When iTunes first appeared (January 9th, 2001, fact fans), it pioneered the brushed metal effect that has delighted and annoyed Mac users ever since. In interface design terms, it was a trend setter. Brushed metal slowly infected other apps, even the OS itself.

Now Mail has taken the trend setter crown, because iTunes 5, released today, sports a blue-tinted side bar that looks very familiar. Just like the mailboxes sidebar in Mail, in fact. You can bet that more of these flatter, simpler sidebars are just round the corner; I wouldn’t be surprised at all if the Finder’s own Sidebar and iPhoto’s Sources sidebar adopt this look in the near future.

And it looks like iTunes is the biggest deal as far as Apple is concerned. Look at a screenshot from the apple.com/itunes page today: iTunes promotion is huge. The iPod nano gets a decent size spot. But you really have to look around before you see the tiny little graphic telling you about the ROKR phone.

Screenshot of iTunes web page

Among other things, iTunes 5 can sync contacts with Outlook, or contacts and calendars with Outlook Express. Apple is going out of its way to make users of iTunes for Windows happy.

Apple wants to push iTunes down our throats because that’s where it makes the money. As a gateway to the Music Store, and as a hugely successful cross-platform application, iTunes brings in cash like no other piece of iSoftware. Nothing like the money Apple makes from hardware, but still a very nice additional income stream. And the long-term potential for selling music - and one day, we all suspect, TV shows and movies too - makes it more valuable still.

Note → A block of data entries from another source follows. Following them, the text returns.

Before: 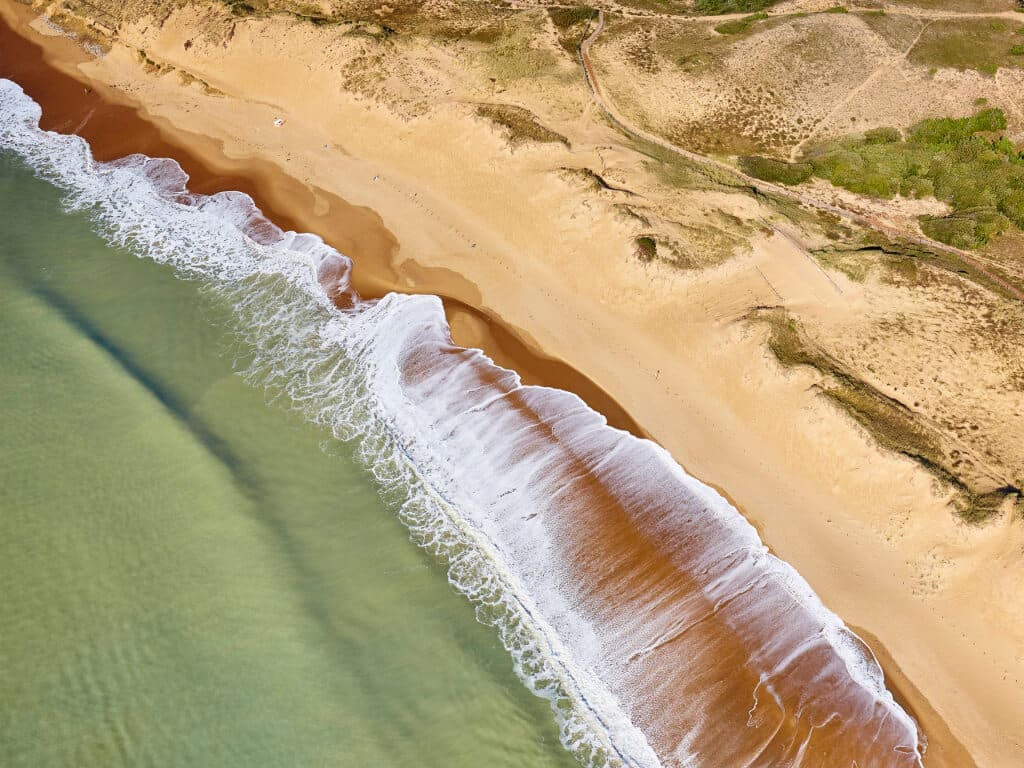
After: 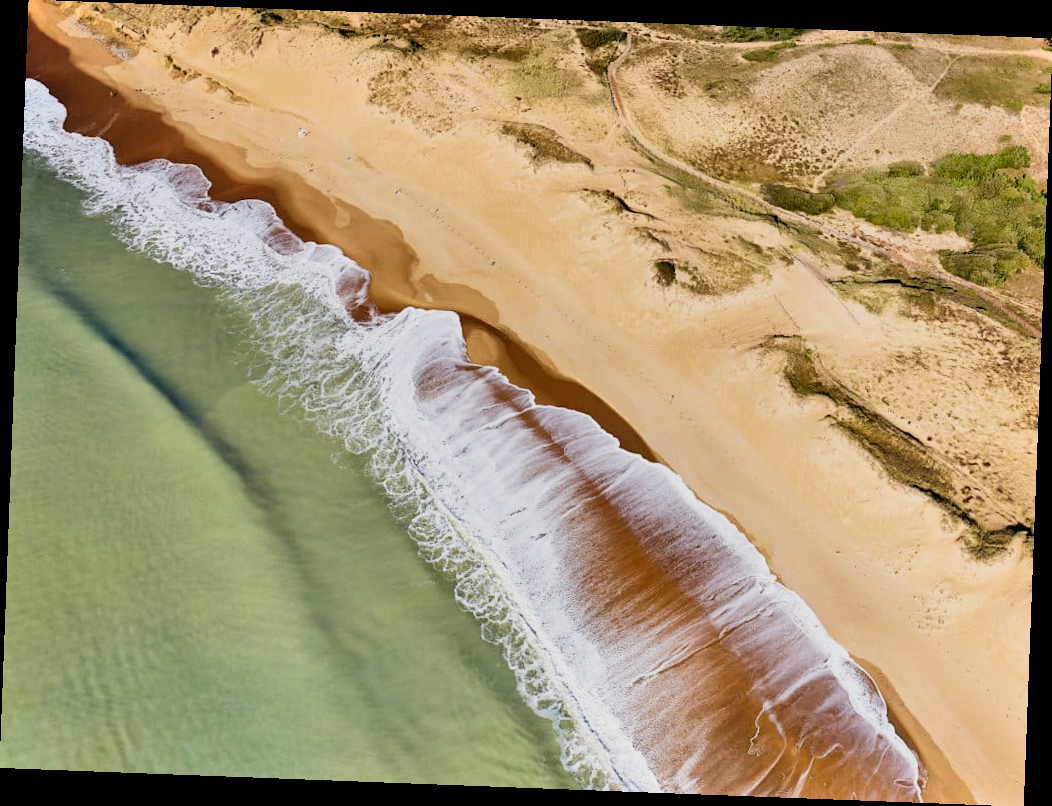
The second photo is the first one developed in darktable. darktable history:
rotate and perspective: rotation 2.17°, automatic cropping off
filmic rgb: black relative exposure -5 EV, white relative exposure 3.5 EV, hardness 3.19, contrast 1.3, highlights saturation mix -50%
shadows and highlights: soften with gaussian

But what does Apple get from ROKR phones? Motorola manufactures them; Cingular (and in the UK, O2) sells them. Everyone has to take a cut along the way. I reckon the ROKR is a much bigger deal to Motorola than it is to Apple.

What I like most about today’s announcements are the possible future directions they offer.

I like the lessening of the brushed metal and the flattening of the interface widgets in iTunes. Perhaps we might see this simpler approach elsewhere in OS X.

I like (in fact, I doubt there are many who don’t like) the incredible slinkyness of the iPod nano. In a few years, even the “big” iPods will look like this, and include an order of magnitude’s more storage space.

And in some ways, I even like the ROKR. It is, as the cellphone retailers will be delighted to remind you, the “first phone with iTunes,” but I don’t think it will be the last. I have no doubt that eventually, iPods and cellphones will merge into one tiny device (perhaps one that looks a bit like the nano); we just have to go through some early iterations, and this is the first of them.